Vertigo
Art Omi, Ghent, NY, July 6, 2024 - October 2026
What is set in motion by a double, a shadow image, a reenactment?
In their practice Kiyan Williams splits, cuts, twists, and tilts monumental forms, creating earthen ruins appearing in various states of suspended entropy. This exhibition brings together new and recent work that set the stage for a world thrown off balance. Vertigo (2024), reconfigures three neoclassical columns, collapsing the towering forms that evoke power and dominance. Removed from their function as structural support for government buildings, the columns stand off-axis and yet firmly rooted, as if toppled over during an extreme (weather) event.

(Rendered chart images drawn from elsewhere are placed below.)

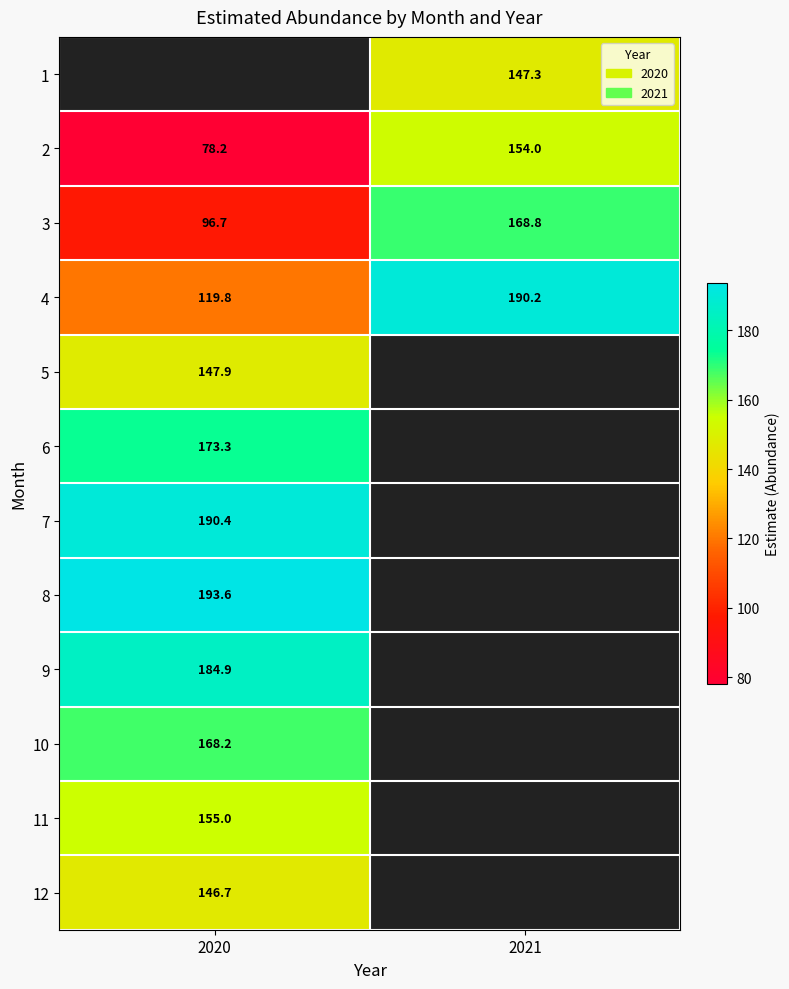

At which label does 4 reach its peak?

2021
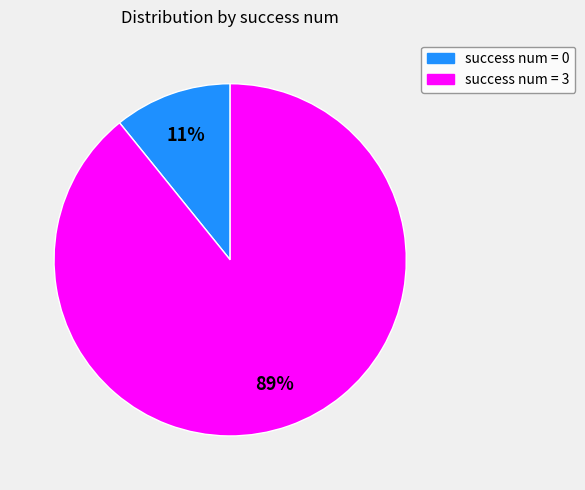

Is there any slice that represents more than half of the pie?

Yes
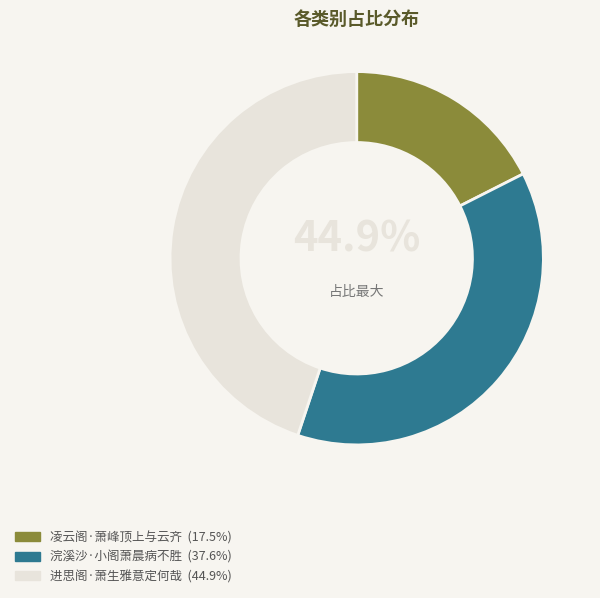

What is the largest slice in the pie chart?

进思阁·萧生雅意定何哉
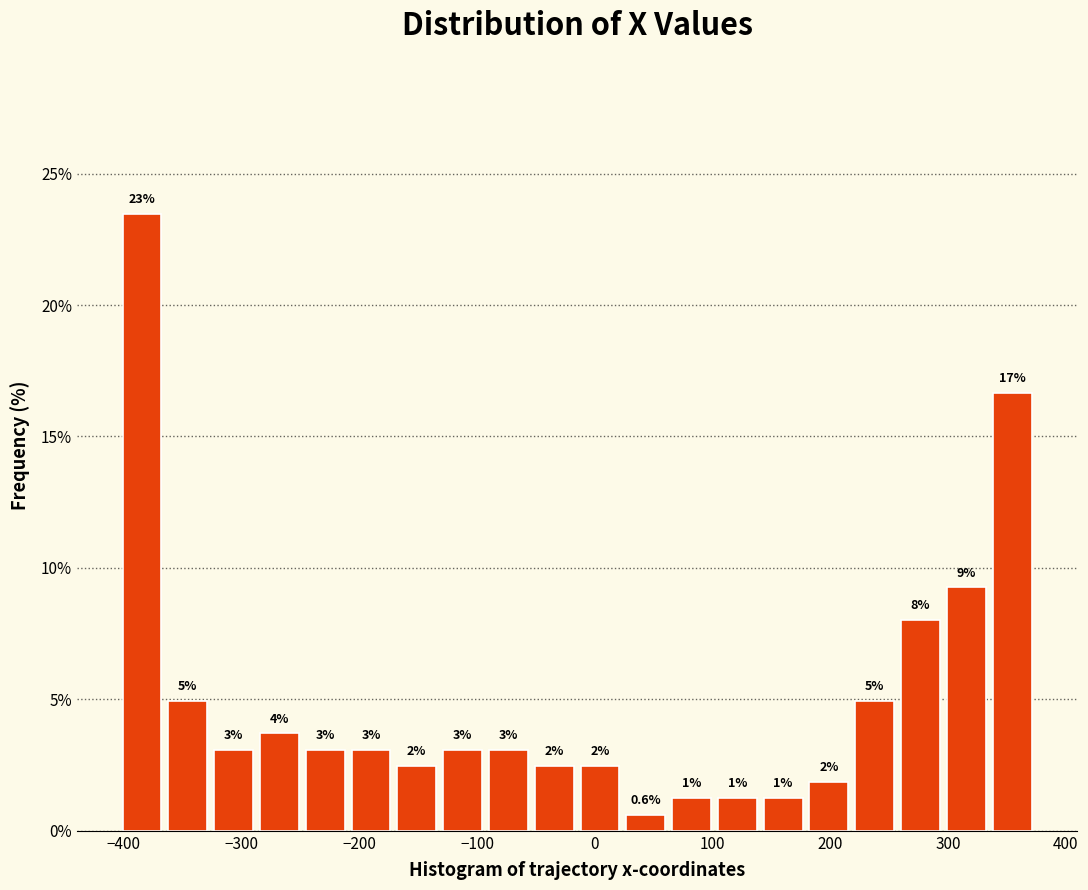

Around what value on the x-axis is the tallest bar? Give the approximate position of its centre, as read against the axis.

-380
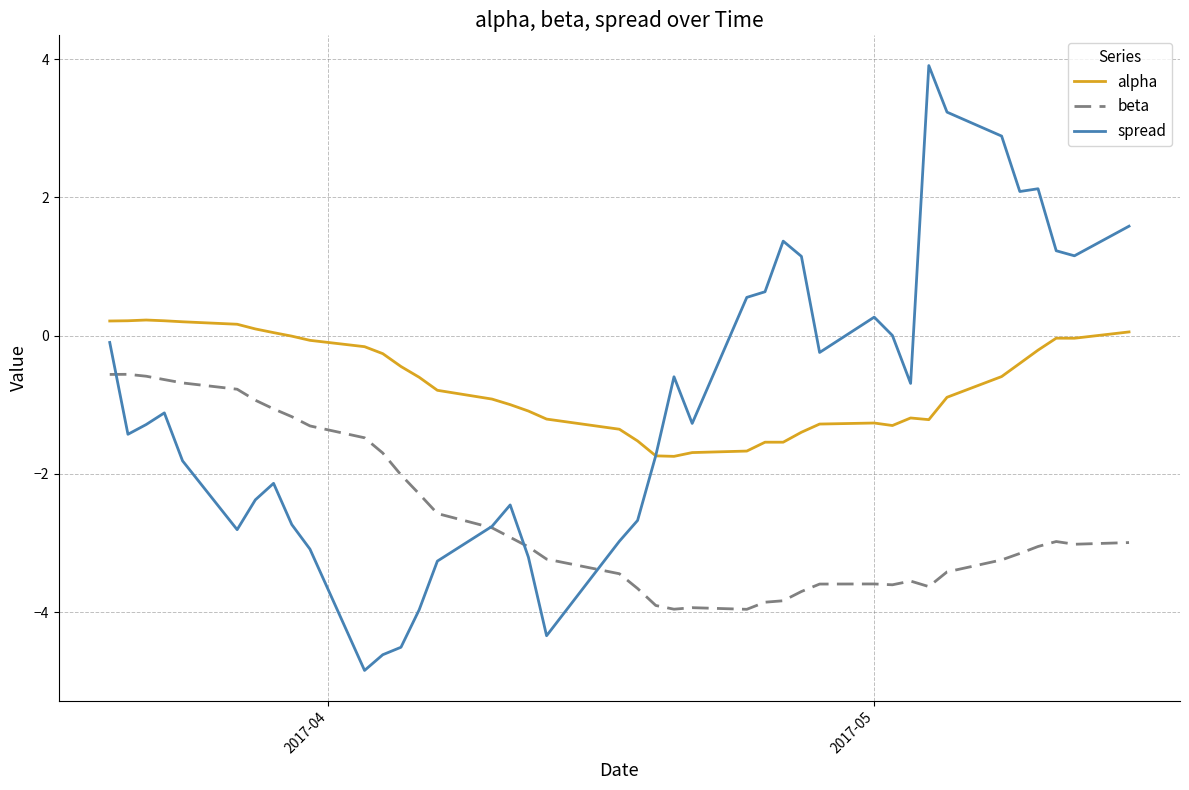

In spread, how many points are lower than both neighbors (excluding endpoints)?

9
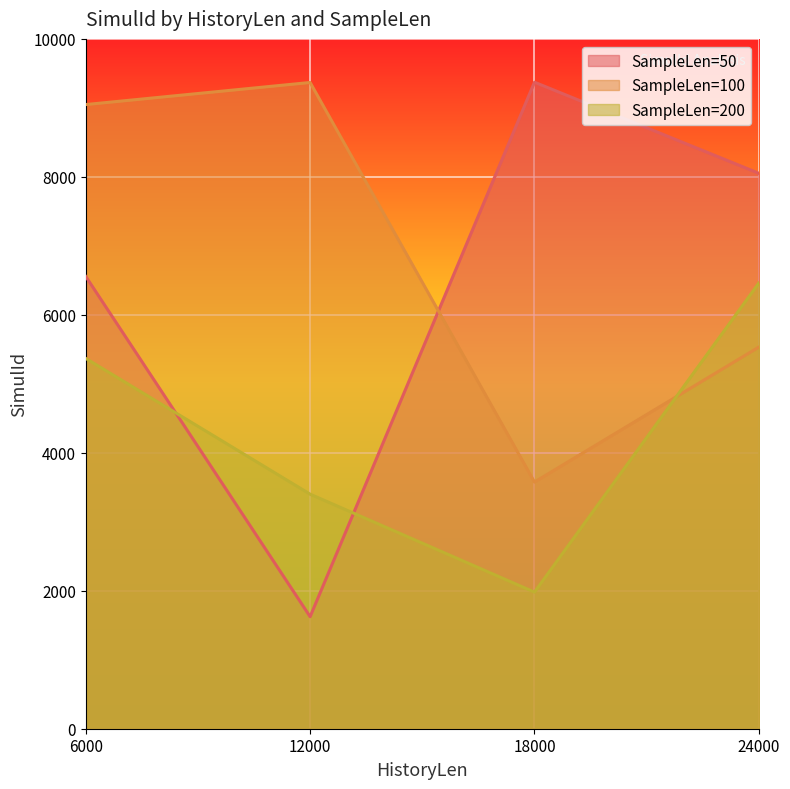

What is the spread (max minus min) of values at 18000?

7392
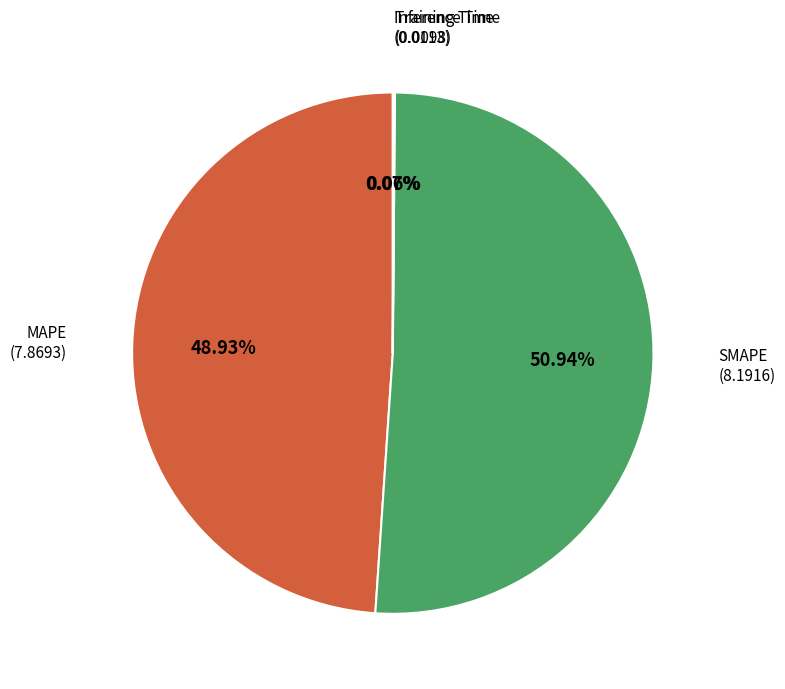

Is there any slice that represents more than half of the pie?

Yes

The exhibition also features Ruins of Empire (2022), the artist's first large-scale sculpture, which appropriates the Statue of Freedom, a historic bronze that sits atop the U.S. Capitol Building in Washington D.C. In Williams’ recreation, the earthen sculpture sinks into the earth 15 degrees off-center. Wild plants grow abundantly around both pieces, with bees and bugs humming in the tall grass. In the installation, Williams has introduced amaranth, a resilient plant that flourishes even in the disturbed and nutrient-deprived soils of urban ruins, and is classified as a “noxious weed” by state and federal agencies because its potential to disrupt cash crops like cotton and corn.
Williams considers their public art works as collaborations with human and non-human forces that transform subtly within their environments. The sculptures' textured surface shifts in tone as a response to rain and heat; the tactile works are sensitive and responsive to the touch of elements. Set against a luscious landscape, the works in Vertigo evoke an archeological site from a speculative future where monumental forms and structures of power are remade and reclaimed by an entanglement of fugitive plant, insect, animal, human, and non-human life.
This exhibition is curated by Sara O’Keeffe, Senior Curator, with Guy Weltchek, Curatorial Assistant.